Sudharsan had just cut a Jacob Duffy delivery to the boundary and returned for a single when his bat slipped from his hands, ricocheted onto the stumps and dislodged the bails; he finished with 14 runs off 9 balls.
The dismissal was immediately consequential: Gujarat Titans needed 255 to win and lost one of their most trusted batters before the powerplay had properly settled. Sportstar reported this was the second time Sudharsan had been out hit wicket in the IPL and said he became the first player in IPL history to be dismissed hit wicket twice.
That statistic landed alongside a sharp top-order collapse. India.com reported Shubman Gill was dismissed for 2 off 7 balls by Bhuvneshwar Kumar, and Open Magazine recorded that Jos Buttler fell for 29 as Gujarat slumped to 51 for 3 in 4.5 overs. By 5.1 overs, Open Magazine had the Titans 51 for 4; at the time of filing it said the score had sunk to 62 for 5 in 7.3 overs, with Jason Holder out for a first-ball duck, caught at mid-on.
Those figures are the weight of the moment: a chase that began with promise was unraveled inside seven overs. Sudharsan's hit-wicket — a rare and awkward form of dismissal — removed the Orange Cap holder and Gujarat's most reliable run-scorer this season at a phase when partnerships were essential to bridge the asking rate to 255.
Social media responses underlined the oddity of the dismissal. One X user mocked the sequence as a comedy of errors, noting that the ball had gone to the boundary while the bat flew back to uproot the bails; another called the sequence “hilarious,” lamenting that such a mistake was the last thing a team wanted to see in the playoffs. The reaction captured the broader bewilderment in the stands and on broadcasts: an unforced, mechanical error startling in its timing.
There is a friction here between the narrative of Sudharsan as Gujarat's linchpin this season and the manner of his exit. The IPL has seen few hit-wicket dismissals; the timeline also shows that Gujarat experienced a hit-wicket dismissal in the 2025 season when Kusal Mendis was out that way in the Eliminator against Mumbai Indians. Yet Sportstar's note that Sudharsan is the first player to be dismissed hit wicket twice in IPL history adds an extra, almost freakish dimension to tonight's collapse.
Gujarat's scoreboard positions — 51 for 3 at 4.5 overs, 51 for 4 at 5.1 overs, and 62 for 5 at 7.3 overs — leave little room for a straightforward recovery chasing 255. With the top order fragmented and the required run rate climbing, the match swung decisively toward Royal Challengers Bengaluru in the early overs at Dharamshala.

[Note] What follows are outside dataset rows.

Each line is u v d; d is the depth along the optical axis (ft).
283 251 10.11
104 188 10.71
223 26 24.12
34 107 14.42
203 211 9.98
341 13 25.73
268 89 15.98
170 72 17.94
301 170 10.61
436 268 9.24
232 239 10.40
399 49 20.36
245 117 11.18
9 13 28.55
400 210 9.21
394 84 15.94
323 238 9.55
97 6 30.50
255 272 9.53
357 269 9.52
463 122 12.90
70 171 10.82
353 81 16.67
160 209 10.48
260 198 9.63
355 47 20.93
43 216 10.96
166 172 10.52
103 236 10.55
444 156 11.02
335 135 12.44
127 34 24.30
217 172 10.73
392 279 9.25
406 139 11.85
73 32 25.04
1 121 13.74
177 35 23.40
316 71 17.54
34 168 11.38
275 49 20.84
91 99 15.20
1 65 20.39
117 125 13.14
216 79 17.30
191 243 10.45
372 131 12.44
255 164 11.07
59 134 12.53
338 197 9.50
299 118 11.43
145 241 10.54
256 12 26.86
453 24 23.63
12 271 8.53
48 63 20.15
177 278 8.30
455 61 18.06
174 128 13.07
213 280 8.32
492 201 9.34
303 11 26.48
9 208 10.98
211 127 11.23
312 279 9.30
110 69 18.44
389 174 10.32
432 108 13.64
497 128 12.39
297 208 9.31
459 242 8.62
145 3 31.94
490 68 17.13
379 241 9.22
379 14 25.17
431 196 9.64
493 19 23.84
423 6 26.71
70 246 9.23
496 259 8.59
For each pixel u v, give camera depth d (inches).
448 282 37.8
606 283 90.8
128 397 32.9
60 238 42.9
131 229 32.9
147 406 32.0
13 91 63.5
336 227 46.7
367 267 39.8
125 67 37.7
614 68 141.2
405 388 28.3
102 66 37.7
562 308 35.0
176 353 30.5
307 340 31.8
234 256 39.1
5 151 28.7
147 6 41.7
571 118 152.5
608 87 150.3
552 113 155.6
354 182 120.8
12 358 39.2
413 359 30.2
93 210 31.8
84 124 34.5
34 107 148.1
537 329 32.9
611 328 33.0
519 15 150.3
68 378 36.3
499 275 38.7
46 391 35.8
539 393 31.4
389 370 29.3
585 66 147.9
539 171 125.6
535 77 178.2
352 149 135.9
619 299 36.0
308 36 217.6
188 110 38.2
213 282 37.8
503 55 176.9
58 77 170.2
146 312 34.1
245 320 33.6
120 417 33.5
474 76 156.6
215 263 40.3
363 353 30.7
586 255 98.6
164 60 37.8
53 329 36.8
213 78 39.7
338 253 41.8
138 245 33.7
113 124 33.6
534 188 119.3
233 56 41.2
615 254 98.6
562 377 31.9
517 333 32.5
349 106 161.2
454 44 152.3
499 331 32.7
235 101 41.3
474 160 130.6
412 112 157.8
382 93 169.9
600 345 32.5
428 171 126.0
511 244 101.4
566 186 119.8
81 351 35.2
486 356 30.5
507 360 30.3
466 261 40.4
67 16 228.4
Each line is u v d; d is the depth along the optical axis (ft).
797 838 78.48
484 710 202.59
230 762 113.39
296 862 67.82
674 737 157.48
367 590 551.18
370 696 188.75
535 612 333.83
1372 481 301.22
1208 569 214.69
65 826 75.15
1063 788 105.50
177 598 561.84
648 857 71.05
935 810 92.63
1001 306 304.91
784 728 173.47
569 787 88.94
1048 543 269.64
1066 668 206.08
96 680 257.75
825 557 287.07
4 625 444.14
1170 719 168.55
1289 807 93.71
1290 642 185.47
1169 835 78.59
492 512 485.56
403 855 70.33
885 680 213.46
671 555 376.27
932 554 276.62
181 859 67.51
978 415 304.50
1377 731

This dismissal will be remembered less for the runs Sudharsan scored and more for how quickly it shifted the game's balance: a bat slipping, bails flying, and a heavy playoff chase unraveling before the innings had found its shape. For Gujarat Titans, the question now is whether any middle-order rescue is on its way; for Sudharsan, who has shouldered the batting this season, it is a rare and costly misstep at the worst possible time.